Supplied material: Begin

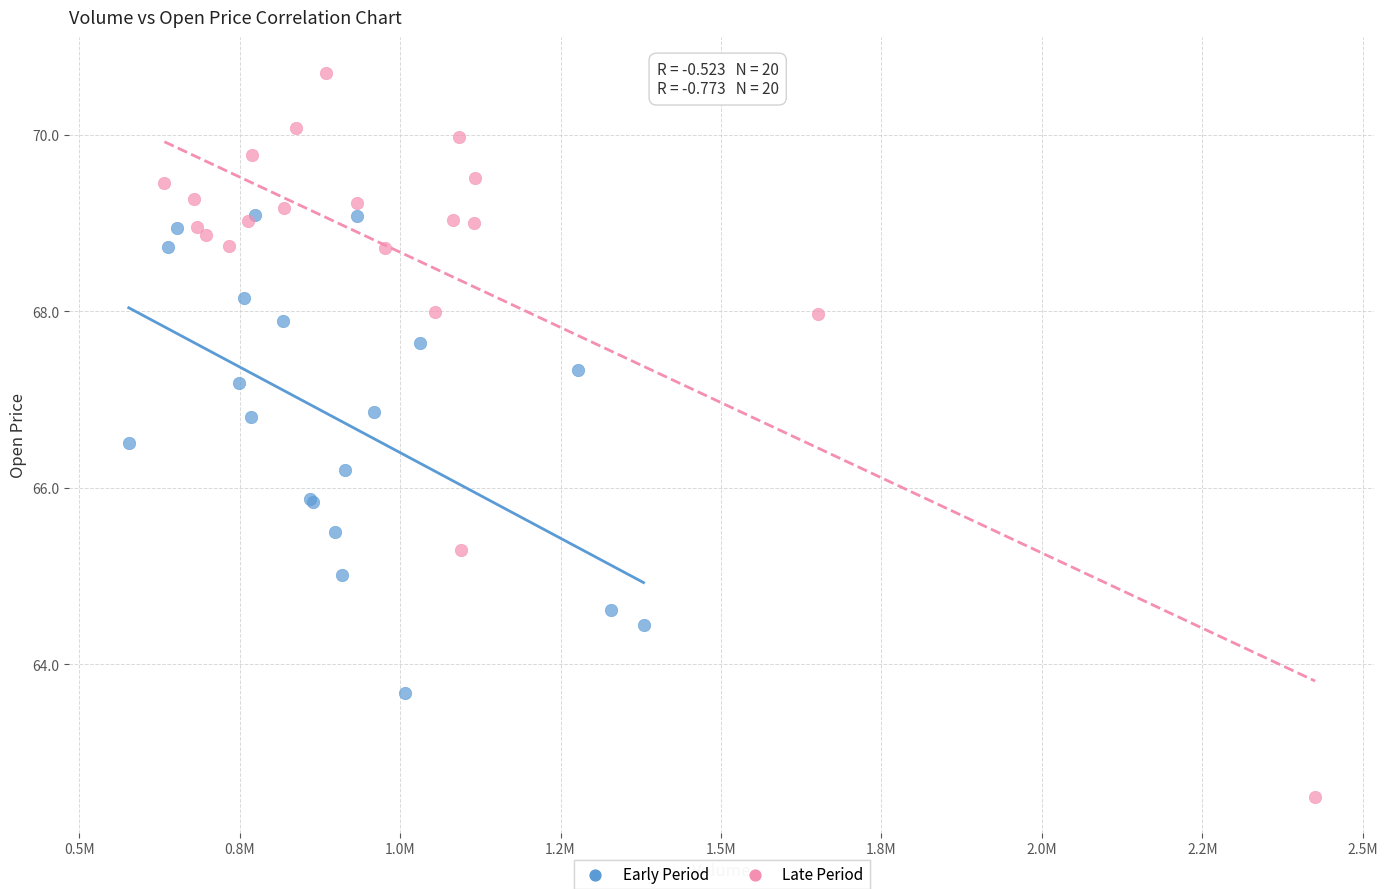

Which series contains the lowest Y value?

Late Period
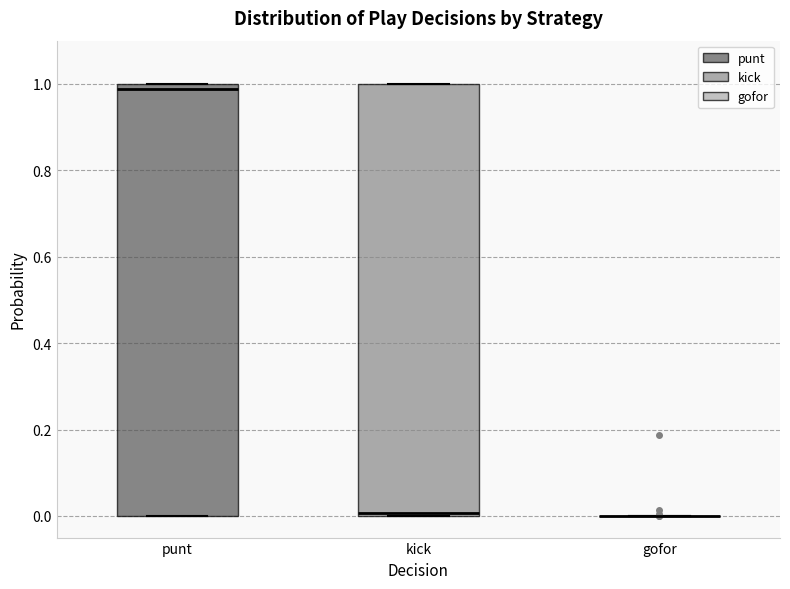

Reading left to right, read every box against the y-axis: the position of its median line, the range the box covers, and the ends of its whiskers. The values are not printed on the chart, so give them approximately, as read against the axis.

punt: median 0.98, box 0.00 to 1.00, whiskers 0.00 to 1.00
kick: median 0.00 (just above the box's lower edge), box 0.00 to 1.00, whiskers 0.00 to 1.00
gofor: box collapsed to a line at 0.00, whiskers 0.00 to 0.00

Supplied material: End

_Task objective_
Copy all of the material above word for word, but leave out the pictures.

_Task solution_
Which series contains the lowest Y value?

Late Period

Reading left to right, read every box against the y-axis: the position of its median line, the range the box covers, and the ends of its whiskers. The values are not printed on the chart, so give them approximately, as read against the axis.

punt: median 0.98, box 0.00 to 1.00, whiskers 0.00 to 1.00
kick: median 0.00 (just above the box's lower edge), box 0.00 to 1.00, whiskers 0.00 to 1.00
gofor: box collapsed to a line at 0.00, whiskers 0.00 to 0.00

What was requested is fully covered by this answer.